Différentes observations peuvent être faites à propos des événements de janvier. Rappelons avant toute chose que, dans ce type de régime, opaque et autoritaire, les apparences sont souvent trompeuses. L’image d’une économie prospère et d’un jeune Etat rayonnant sur la scène régionale dissimule une grande fragilité structurelle. Deuxièmement, la politique étrangère kazakhe multivectorielle, si chère au président Nazarbaïev, n’était que chimère. En effet, malgré ses bonnes relations avec nombre de partenaires internationaux – Chine, Occident et Turquie –, le Kazakhstan se révèle, dans la crise, totalement dépendant et à la merci de la Russie, dont il cherche pourtant depuis trente ans à s’affranchir de la tutelle. Enfin, le troisième enseignement, c’est la réaffirmation de la puissance et de l’ambition russes, dont l’ombre s’étend sur toute l’Asie centrale et au-delà.
En Ouzbékistan, au Turkménistan et au Tadjikistan, la crise kazakhe crée un précédent qui devrait interpeller, sinon inquiéter, les élites dirigeantes. Elle leur tend un miroir et les renvoie à leurs propres égarements politiques. Sans réelles réformes sociales et politiques, les attributs symboliques de la nation ne suffisent manifestement pas à affirmer une indépendance substantielle face à l’ex-puissance coloniale, la Russie.

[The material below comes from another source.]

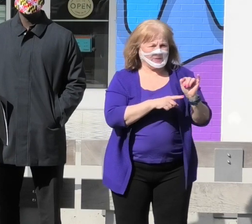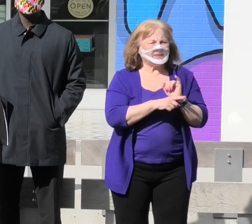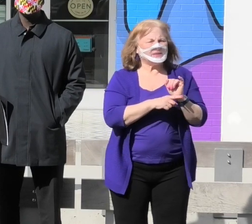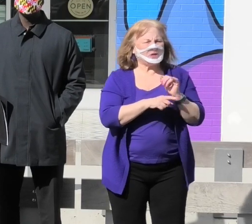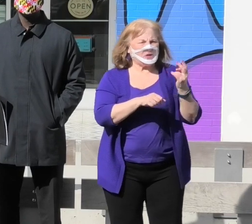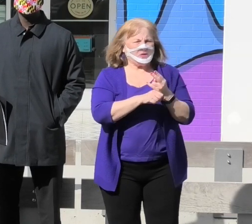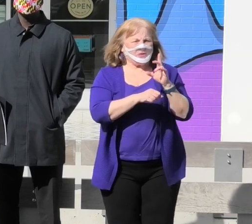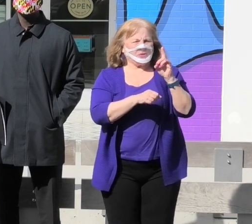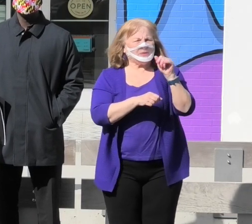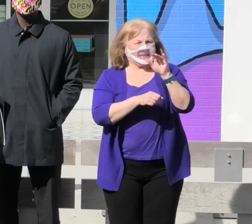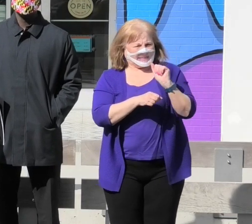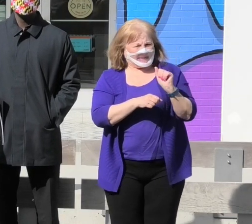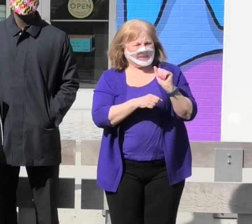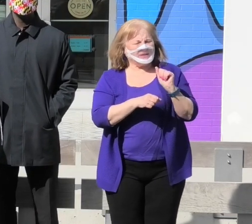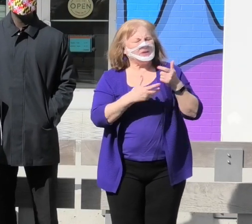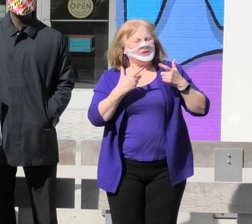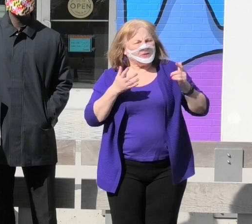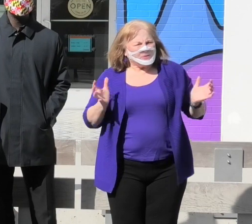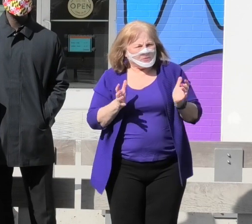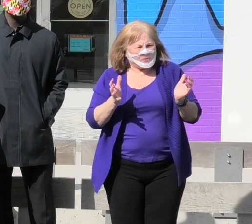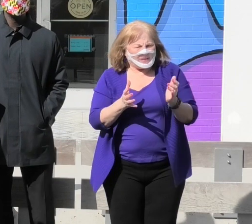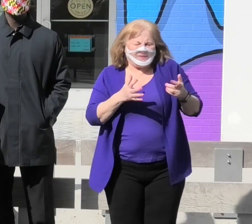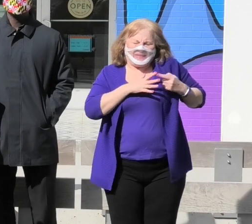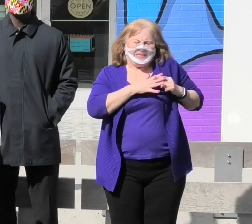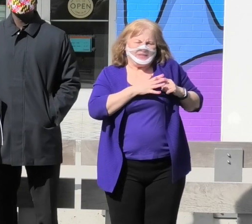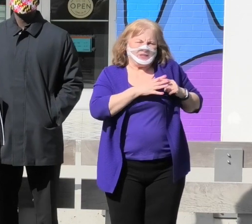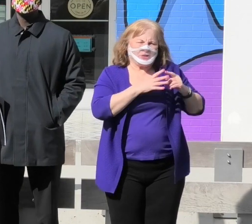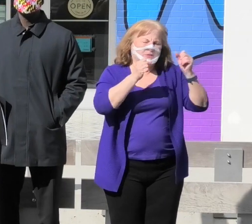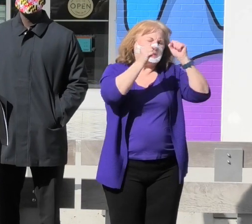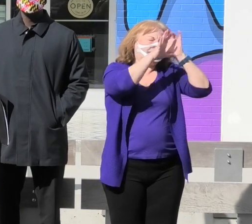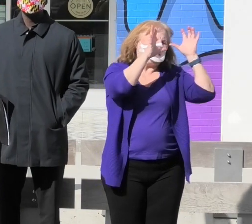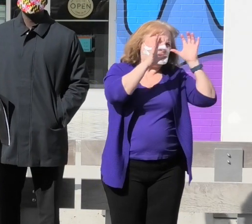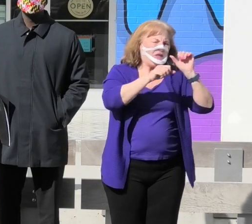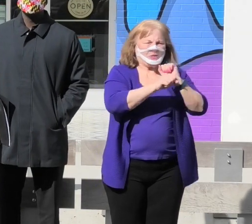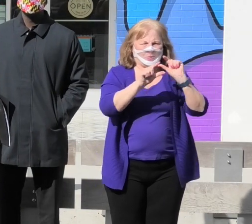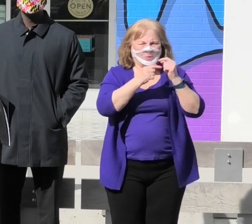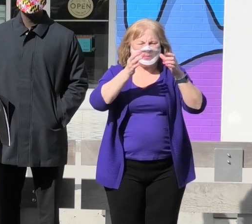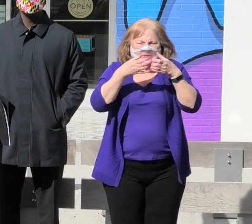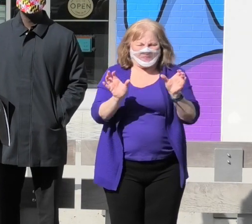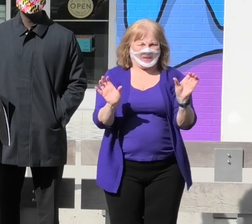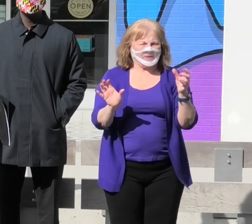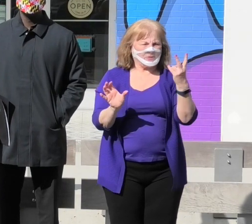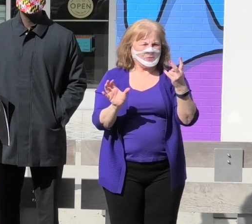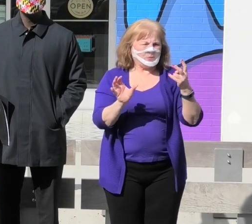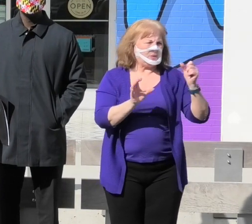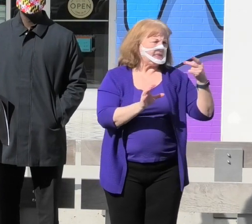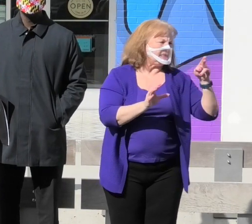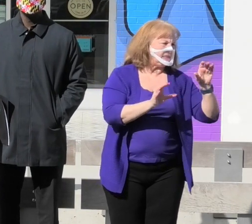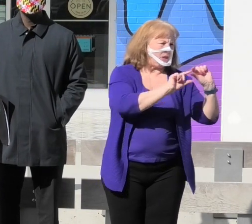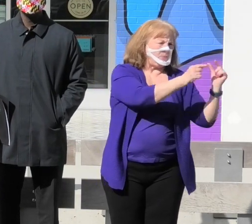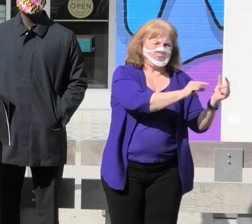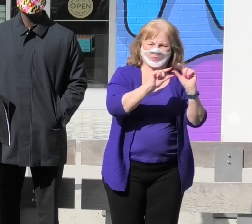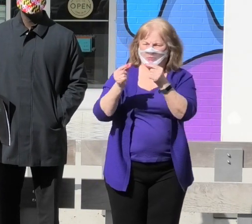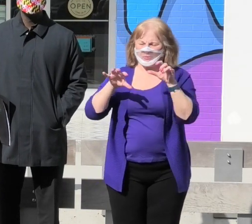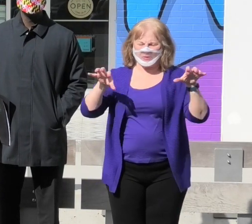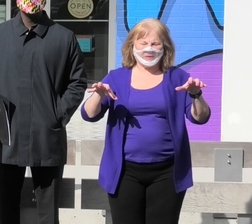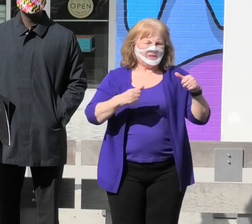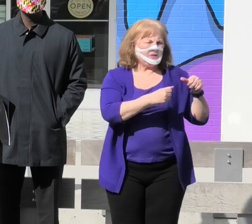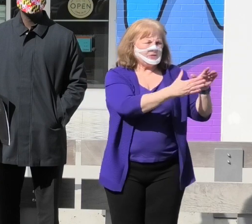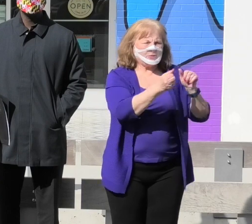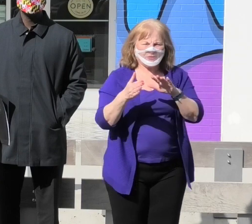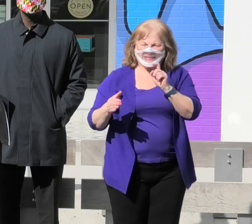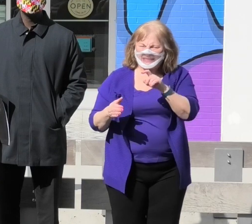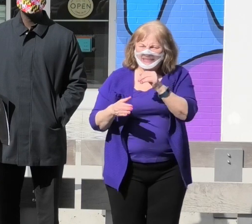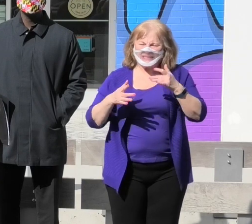Using data to drive our initial framework, the work group divided into two separate subgroups to address the needs and concerns to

Vacuité de l’union turcique
Sur la scène internationale, la leçon de cette crise est plus intéressante encore, puisque la Russie gagne notamment un point dans la course à la suprématie régionale, dans laquelle elle est engagée face à la Chine, la Turquie ou encore l’Occident. Ce dernier pourrait être le grand perdant de ce tour de piste. Les Etats-Unis et l’Europe ont considérablement investi au Kazakhstan. Or, le déséquilibre de ces investissements – massifs et court-termistes dans les seuls échanges économiques et énergétiques, et trop faibles dans la coopération démocratique, culturelle et sociale, peu lucrative à court terme – a permis à la Russie de conserver une influence décisive sur les élites traditionnelles kazakhes. La Chine, restée en retrait et en observatrice, semble globalement satisfaite de l’ordre restauré par [le président russe] Vladimir Poutine. La stabilité prime quand il s’agit de poursuivre les affaires avec l’Asie centrale, maillon indispensable de son projet des « nouvelles routes de la soie ».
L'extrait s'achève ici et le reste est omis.